Things get a little odd once they arrive on Dad's island.

No real explanation is ever given for why Dad moves like this all the time.

This may just be some odd reference that the Japanese audience caught. but is lost on me. Girls wrapped in newspaper, then bound and carried to the riverbed? New one on me.

Dad's boat. Nifty hood ornament. By the way, Dad is throwing bananas into the water where naked girls are eating them. Finally, a reference that makes sense.

You know, if I were going to create my own perfect island, I would probably have naked dancing girls in silver body paint too.

Though I am pretty sure I'd pass on the guys in red shorts.

Yeah, definitely more girls, less guys in red shorts.

It turns out that the writer of this movie, Rampo Edogawa, was a huge mystery fan and not only wrote many mystery stories and novels but translated several into Japanese as well. Rampo Edogawa was not his real name, it is a variation on Edgar Allan Poe an author he admired. This movie was filmed four years after his death and is based on one of his novels. It may be that the film's wildly varying themes is meant as a tribute to Rampo's varied styles as a writer. Clearly it is not meant to be taken literally and seriously.

You know, poems are meant to be taken metaphorically not literally.

Seriously, it is just referring to a brief passionate affair.

You're not supposed to actually do what the poet says.

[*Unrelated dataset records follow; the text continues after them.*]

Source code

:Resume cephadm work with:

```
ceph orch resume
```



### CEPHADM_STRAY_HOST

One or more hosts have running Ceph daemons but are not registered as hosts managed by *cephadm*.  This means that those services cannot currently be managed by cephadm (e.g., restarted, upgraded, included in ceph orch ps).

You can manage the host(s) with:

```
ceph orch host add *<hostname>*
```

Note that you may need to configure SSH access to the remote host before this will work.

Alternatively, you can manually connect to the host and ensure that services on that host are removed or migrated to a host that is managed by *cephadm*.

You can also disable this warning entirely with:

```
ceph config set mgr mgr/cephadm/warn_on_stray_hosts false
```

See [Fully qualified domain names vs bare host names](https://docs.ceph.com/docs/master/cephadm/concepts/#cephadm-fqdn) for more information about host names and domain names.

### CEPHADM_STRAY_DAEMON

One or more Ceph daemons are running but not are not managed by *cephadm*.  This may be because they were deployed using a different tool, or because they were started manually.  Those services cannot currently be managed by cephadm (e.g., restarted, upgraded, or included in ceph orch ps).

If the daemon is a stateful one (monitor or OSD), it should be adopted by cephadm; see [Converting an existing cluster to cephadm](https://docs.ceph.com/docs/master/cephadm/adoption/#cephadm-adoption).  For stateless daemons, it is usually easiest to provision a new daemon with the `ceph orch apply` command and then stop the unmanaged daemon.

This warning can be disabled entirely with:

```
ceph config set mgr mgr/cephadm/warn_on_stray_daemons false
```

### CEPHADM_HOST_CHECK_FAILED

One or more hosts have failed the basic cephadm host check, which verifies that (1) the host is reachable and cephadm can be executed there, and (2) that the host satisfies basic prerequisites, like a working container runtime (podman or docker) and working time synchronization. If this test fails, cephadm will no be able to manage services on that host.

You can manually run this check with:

Sigh. Another tragic poetry-related death.

 

The Malformed Men of the title are the results of Dad's experiments. Our hero was sent to the big city when he was three years old to become a skilled surgeon to help Dad create more strange combinations of people and animals. Obviously he needs a surgeon because left to his own resources, Dad mostly just seems to be smearing them in rice and rice flour and keeping them in cages. It turns out that Dad has webbed hands. He was pretty self conscious of these and even though he married the prettiest girl in town, he felt alienated by normal people. When he caught his wife in bed with another man, he did what anyone would do. He hauled them both off to his island and chained them to a cave wall. After the lover died, the wife survived by eating the crabs that fed on her lover's body. Still, she and Dad managed to produce four children, all of whom die by the end of the film.

How does she do it. Chained to a wall in a cave with nothing to eat but the crabs feasting on her dead lover, and she still manages to have four kids!

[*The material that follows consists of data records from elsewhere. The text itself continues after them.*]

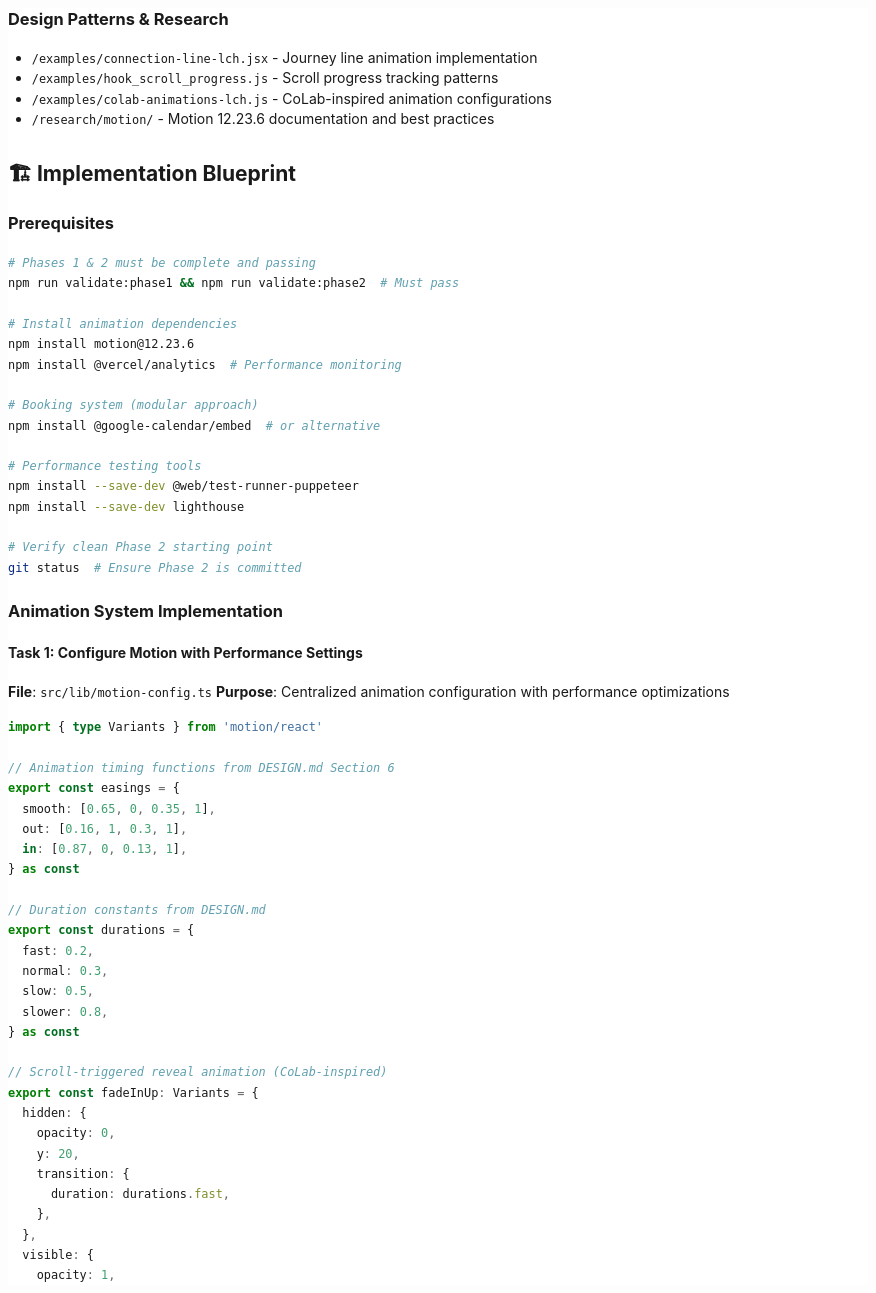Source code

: ### Design Patterns & Research
- `/examples/connection-line-lch.jsx` - Journey line animation implementation
- `/examples/hook_scroll_progress.js` - Scroll progress tracking patterns
- `/examples/colab-animations-lch.js` - CoLab-inspired animation configurations
- `/research/motion/` - Motion 12.23.6 documentation and best practices

## 🏗️ Implementation Blueprint

### Prerequisites
```bash
# Phases 1 & 2 must be complete and passing
npm run validate:phase1 && npm run validate:phase2  # Must pass

# Install animation dependencies
npm install motion@12.23.6
npm install @vercel/analytics  # Performance monitoring

# Booking system (modular approach)
npm install @google-calendar/embed  # or alternative

# Performance testing tools
npm install --save-dev @web/test-runner-puppeteer
npm install --save-dev lighthouse

# Verify clean Phase 2 starting point
git status  # Ensure Phase 2 is committed
```

### Animation System Implementation

#### Task 1: Configure Motion with Performance Settings
**File**: `src/lib/motion-config.ts`
**Purpose**: Centralized animation configuration with performance optimizations

```typescript
import { type Variants } from 'motion/react'

// Animation timing functions from DESIGN.md Section 6
export const easings = {
  smooth: [0.65, 0, 0.35, 1],
  out: [0.16, 1, 0.3, 1],
  in: [0.87, 0, 0.13, 1],
} as const

// Duration constants from DESIGN.md
export const durations = {
  fast: 0.2,
  normal: 0.3,
  slow: 0.5,
  slower: 0.8,
} as const

// Scroll-triggered reveal animation (CoLab-inspired)
export const fadeInUp: Variants = {
  hidden: {
    opacity: 0,
    y: 20,
    transition: {
      duration: durations.fast,
    },
  },
  visible: {
    opacity: 1,
```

Out of nowhere a police detective shows up to tie up the loose ends.

Like how the accountant lured girls to the island by offering them jobs.

 

And how he was able to spy on the family by hiding in one of the chairs.

 

Horrors of Malformed Men is just plain bizarre start to finish. From the interviews on the DVD I suspect that there are lots of jokes that American audiences just won't get. Still, it was huge fun watching a Japanese director play with American film genres.